以下に、普段痛みはないが実は大きな虫歯になってしまっていたという症例をご紹介いたします。
まずはこちらの写真をご覧下さい
この患者さんは20代の方で、今まで歯医者さんにほとんど行ったことがないとのことでした。行ってなかった理由も、痛みが出たり、歯が凍みたりしたことがないからとか。本人には自覚症状は全くありませんが、この写真の1,2,3の歯の間には虫歯があります。
解り易いように少し削った状態がこちらです。
中で茶色かったり、白く濁っているのが判ると思います。このように痛みなどの自覚症状がなくても虫歯が徐々に進行しているケースは多々あります。むしろ自覚症状が出始めたら、それは虫歯がかなり進行しているサインです。
今回は幸い深くない虫歯でしたので簡単な白い詰め物で済みました。術後の写真がこちらです。
このように虫歯が自分ではないと思っていても、歯医者さんでしっかりと調べると虫歯が見つかるというケースは沢山あります。今回のように比較的小さい虫歯では簡単な治療で済みますが、ほとんど自覚症状がなくても大きな虫歯になっている場合もあります。
そういう症例もご紹介いたします。
一見すると歯に穴が開いているわけでもなく、大した虫歯がないように見えます。しかし、実は矢印の歯は結構大きな虫歯になっています。患者さん自身もほとんど痛みは感じないが、冷たいものを飲む時にたまに凍みることがあるとのことでした。
少しだけ削った状態がこちらです。
歯の中が茶色くなっているのが判ります。しかし、虫歯はもっと中の方まで進行しています。
もう少し削っていった写真がこちらです。
結構深いところまで削りましたが、まだ虫歯が広がってそうです。このように、虫歯は表面上は大して問題がなさそうでも、中で進行していることが多いです。
このあと虫歯を大部分取り除いた状態がこちらです。
中に一部虫歯(黒っぽい部分)が残っていますが、これ以上削ると神経が見えてしまいそうなのであえて残してあります。神経がみえてしまうと、多くの場合、神経をとる治療になってしまいます。そうなると治療回数も増えますし、歯の耐久性も下がってしまいます(歯が割れるリスクが高くなります)。
しかし、虫歯を残したままで大丈夫なの?と思われる方もいるかもしれませんが、今回は残したままでも適切な治療を行えば問題ありません。

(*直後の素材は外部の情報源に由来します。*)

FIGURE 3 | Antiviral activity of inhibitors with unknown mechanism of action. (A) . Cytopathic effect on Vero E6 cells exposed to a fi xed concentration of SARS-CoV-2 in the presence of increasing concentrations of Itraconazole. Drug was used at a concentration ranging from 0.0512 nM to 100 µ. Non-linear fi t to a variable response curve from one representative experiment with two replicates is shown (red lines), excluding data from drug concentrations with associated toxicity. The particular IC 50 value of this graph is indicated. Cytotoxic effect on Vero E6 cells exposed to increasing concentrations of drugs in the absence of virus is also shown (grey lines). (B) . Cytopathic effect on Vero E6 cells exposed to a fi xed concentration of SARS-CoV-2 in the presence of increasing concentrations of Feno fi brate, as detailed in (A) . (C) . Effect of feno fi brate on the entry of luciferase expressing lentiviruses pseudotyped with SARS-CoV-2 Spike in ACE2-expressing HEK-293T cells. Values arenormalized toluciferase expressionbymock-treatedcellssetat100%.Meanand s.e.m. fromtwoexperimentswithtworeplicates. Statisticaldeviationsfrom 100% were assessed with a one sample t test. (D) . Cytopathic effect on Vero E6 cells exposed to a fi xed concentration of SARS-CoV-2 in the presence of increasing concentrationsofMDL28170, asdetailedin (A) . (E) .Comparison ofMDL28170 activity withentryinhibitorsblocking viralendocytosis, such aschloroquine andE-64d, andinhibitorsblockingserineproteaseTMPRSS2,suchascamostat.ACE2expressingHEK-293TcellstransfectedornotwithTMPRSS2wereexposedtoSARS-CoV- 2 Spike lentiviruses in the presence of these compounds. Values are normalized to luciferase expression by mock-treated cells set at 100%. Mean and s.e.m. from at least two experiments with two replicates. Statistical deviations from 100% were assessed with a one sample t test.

この治療法に関しては今後機会があればご紹介していきたいと思います。
まとめ
今回は自覚症状のほとんどない虫歯に関してお話してきましたが、歯医者さんで行う治療のほとんどがこうした虫歯です。そのため、中には治療の必要性を感じない方もいらっしゃいます。しかし、全身の病気のように、虫歯も早期発見・早期治療が非常に重要です。小さい虫歯ほど簡単な治療で済みますし、例え経過観察ということになっても、その部分に小さな虫歯があると認識しているだけで本人が意識を持ち、それ以上虫歯が進行してこないようにケアしようとします。結果として大きな問題になりにくくなります。大きな虫歯を作らないためにも、最低半年に1回程度は歯医者さんで定期検診を受けるようにしましょう。